Podpalacz domków letniskowych w rękach policji

  • 15.09.2022 08:44

  • Aktualizacja: 09:04 15.09.2022

Ponad 140 tys. złotych wynoszą straty spowodowane przez 32-letniego mężczyznę, który podpalał domki letniskowe i pustostany na terenie gminy Somianka. Mężczyzna został zatrzymany. Grozi mu 5 lat więzienia. Mieszkaniec stolicy będzie musiał również naprawić wyrządzone szkody.

Do serii podpaleń domków letniskowych i pustostanów doszło w miniony weekend we wsi Popowo Parcele. Jednej nocy strażacy interweniowali aż trzy razy.

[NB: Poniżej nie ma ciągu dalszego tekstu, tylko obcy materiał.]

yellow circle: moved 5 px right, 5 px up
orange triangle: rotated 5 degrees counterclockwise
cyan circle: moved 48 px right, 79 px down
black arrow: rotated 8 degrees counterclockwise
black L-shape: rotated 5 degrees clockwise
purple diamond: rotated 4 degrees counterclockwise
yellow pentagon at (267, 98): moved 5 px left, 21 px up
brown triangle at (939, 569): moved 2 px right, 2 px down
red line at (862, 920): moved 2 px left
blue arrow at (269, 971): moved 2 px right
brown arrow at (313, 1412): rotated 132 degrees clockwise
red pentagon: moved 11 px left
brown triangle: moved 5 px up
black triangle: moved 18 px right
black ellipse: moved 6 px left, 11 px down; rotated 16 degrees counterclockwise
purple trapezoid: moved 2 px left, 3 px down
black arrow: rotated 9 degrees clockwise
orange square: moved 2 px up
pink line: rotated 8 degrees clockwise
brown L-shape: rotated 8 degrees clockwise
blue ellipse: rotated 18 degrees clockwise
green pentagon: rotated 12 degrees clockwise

Kiedy zdążyli wrócić do koszar, wybuchał kolejny ogień. W każdym przypadku śledczy przeprowadzili dokładne oględziny i zabezpieczyli ślady. Te jednoznacznie wskazywały, że są to umyślne podpalenia. 

Po dokładnej analizie dowodów udało się wytypować sprawcę tych podpaleń. Okazał się nim 32-letni mieszkaniec Warszawy. Mężczyzna został zatrzymany w swoim domku letniskowym w tej samej wsi, gdzie dochodziło do pożarów.

32-latek usłyszał  zarzuty uszkodzenia mienia poprzez umyślne podłożenie ognia. Mieszkaniec Warszawy przyznał się do podpaleń. Grozi mu do 5 lat więzienia.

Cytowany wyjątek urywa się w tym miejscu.